EXERCISE OBJECTIVE> Please transcribe exactly, and only, the lines of the data below between the line holding "cuando los cardones" and the line holding "se adoptan por", inclusive.

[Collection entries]
_ _ _
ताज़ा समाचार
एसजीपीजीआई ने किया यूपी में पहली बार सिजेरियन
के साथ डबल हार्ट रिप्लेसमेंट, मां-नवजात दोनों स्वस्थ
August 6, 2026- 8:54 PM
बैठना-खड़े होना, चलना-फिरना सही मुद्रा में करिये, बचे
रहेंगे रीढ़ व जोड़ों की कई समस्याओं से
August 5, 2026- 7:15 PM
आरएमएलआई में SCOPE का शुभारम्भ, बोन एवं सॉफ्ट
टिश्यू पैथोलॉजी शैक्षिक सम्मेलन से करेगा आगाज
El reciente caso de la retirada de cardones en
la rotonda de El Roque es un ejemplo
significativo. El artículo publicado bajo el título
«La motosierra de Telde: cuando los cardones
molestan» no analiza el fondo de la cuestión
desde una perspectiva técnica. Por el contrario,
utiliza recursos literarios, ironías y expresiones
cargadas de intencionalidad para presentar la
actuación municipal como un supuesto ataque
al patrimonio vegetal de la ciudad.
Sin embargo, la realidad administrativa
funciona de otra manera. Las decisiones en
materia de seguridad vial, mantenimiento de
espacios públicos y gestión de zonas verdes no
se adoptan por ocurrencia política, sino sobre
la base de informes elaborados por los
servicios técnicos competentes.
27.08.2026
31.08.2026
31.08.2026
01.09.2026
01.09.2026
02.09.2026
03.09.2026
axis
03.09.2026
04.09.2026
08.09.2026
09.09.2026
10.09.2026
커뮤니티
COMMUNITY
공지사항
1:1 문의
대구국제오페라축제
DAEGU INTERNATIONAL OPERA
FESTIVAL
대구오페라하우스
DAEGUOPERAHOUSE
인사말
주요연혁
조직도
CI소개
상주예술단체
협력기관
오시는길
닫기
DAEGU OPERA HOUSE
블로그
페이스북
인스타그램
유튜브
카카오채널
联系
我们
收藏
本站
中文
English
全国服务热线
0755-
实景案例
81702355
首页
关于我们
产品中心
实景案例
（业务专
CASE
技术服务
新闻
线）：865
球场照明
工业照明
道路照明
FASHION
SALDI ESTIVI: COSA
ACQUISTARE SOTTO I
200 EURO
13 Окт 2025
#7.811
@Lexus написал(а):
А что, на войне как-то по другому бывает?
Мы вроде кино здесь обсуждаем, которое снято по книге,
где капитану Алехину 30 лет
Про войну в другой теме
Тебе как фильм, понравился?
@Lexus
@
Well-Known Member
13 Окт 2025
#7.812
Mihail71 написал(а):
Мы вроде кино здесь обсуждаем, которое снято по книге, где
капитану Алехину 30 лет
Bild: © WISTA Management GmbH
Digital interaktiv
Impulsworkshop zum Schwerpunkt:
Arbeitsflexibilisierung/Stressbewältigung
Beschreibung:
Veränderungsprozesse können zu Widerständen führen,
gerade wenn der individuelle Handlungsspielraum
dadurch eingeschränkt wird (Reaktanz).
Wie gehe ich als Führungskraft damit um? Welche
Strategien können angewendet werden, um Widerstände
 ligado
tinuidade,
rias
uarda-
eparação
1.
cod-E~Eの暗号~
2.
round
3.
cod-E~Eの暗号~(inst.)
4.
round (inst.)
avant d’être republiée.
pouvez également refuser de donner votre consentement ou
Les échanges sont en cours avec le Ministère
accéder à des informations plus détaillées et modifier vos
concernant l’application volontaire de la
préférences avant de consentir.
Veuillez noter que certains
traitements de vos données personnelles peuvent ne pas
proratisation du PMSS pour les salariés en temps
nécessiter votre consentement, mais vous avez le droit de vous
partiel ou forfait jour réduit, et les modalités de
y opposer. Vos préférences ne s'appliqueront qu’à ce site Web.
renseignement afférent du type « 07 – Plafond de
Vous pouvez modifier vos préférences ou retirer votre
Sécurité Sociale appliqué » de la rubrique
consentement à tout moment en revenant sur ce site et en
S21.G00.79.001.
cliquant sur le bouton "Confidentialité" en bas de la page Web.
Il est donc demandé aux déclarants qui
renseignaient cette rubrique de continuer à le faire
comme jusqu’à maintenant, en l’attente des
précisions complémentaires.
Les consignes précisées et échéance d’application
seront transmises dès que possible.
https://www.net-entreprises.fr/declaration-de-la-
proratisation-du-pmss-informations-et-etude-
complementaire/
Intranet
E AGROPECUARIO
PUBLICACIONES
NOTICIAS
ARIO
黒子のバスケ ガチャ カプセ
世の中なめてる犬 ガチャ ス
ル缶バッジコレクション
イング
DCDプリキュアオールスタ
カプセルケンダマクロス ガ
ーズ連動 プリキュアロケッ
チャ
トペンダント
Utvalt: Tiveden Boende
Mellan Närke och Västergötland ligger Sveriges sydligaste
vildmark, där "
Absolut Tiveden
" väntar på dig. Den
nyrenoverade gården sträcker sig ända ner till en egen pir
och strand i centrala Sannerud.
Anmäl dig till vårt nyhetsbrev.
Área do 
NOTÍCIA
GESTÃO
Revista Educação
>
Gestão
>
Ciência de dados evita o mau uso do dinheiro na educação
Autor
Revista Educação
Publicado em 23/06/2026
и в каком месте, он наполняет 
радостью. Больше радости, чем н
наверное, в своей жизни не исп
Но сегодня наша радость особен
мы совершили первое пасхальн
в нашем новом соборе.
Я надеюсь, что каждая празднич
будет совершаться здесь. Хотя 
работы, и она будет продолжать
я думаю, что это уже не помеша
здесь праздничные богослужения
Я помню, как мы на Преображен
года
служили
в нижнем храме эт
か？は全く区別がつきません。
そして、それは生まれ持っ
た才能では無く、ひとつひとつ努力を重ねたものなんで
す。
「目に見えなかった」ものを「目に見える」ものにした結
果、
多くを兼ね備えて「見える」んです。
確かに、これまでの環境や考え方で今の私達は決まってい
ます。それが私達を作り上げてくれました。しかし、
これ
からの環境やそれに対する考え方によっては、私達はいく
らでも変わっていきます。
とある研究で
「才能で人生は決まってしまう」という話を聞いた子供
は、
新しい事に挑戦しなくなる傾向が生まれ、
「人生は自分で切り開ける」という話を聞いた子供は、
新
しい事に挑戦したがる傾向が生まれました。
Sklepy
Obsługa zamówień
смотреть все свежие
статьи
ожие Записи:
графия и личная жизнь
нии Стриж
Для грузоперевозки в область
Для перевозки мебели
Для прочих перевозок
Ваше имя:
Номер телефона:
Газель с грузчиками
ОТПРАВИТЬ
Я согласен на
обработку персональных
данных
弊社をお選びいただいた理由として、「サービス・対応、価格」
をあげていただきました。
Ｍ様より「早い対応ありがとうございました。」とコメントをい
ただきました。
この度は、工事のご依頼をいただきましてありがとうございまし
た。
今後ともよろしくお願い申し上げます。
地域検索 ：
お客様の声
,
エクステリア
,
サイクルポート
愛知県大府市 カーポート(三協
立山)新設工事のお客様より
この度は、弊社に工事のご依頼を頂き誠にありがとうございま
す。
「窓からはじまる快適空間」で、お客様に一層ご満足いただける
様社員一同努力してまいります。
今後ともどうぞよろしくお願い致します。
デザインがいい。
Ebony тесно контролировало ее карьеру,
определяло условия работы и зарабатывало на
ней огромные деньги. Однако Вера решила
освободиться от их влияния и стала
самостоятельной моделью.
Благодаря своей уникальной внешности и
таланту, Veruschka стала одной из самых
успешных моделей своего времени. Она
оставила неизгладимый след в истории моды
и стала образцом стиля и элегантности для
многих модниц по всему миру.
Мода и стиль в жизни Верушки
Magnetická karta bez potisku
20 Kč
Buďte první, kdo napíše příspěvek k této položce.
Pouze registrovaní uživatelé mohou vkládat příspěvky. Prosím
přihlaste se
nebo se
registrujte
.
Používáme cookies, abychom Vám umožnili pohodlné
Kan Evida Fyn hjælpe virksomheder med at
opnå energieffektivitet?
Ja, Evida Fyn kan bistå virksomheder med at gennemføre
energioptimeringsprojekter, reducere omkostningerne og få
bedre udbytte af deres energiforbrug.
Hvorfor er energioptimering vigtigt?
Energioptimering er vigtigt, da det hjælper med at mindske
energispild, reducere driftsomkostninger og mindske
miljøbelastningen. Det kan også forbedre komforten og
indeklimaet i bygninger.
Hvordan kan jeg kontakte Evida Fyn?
_ _ _
EXERCISE RESULT>
«La motosierra de Telde: cuando los cardones
molestan» no analiza el fondo de la cuestión
desde una perspectiva técnica. Por el contrario,
utiliza recursos literarios, ironías y expresiones
cargadas de intencionalidad para presentar la
actuación municipal como un supuesto ataque
al patrimonio vegetal de la ciudad.
Sin embargo, la realidad administrativa
funciona de otra manera. Las decisiones en
materia de seguridad vial, mantenimiento de
espacios públicos y gestión de zonas verdes no
se adoptan por ocurrencia política, sino sobre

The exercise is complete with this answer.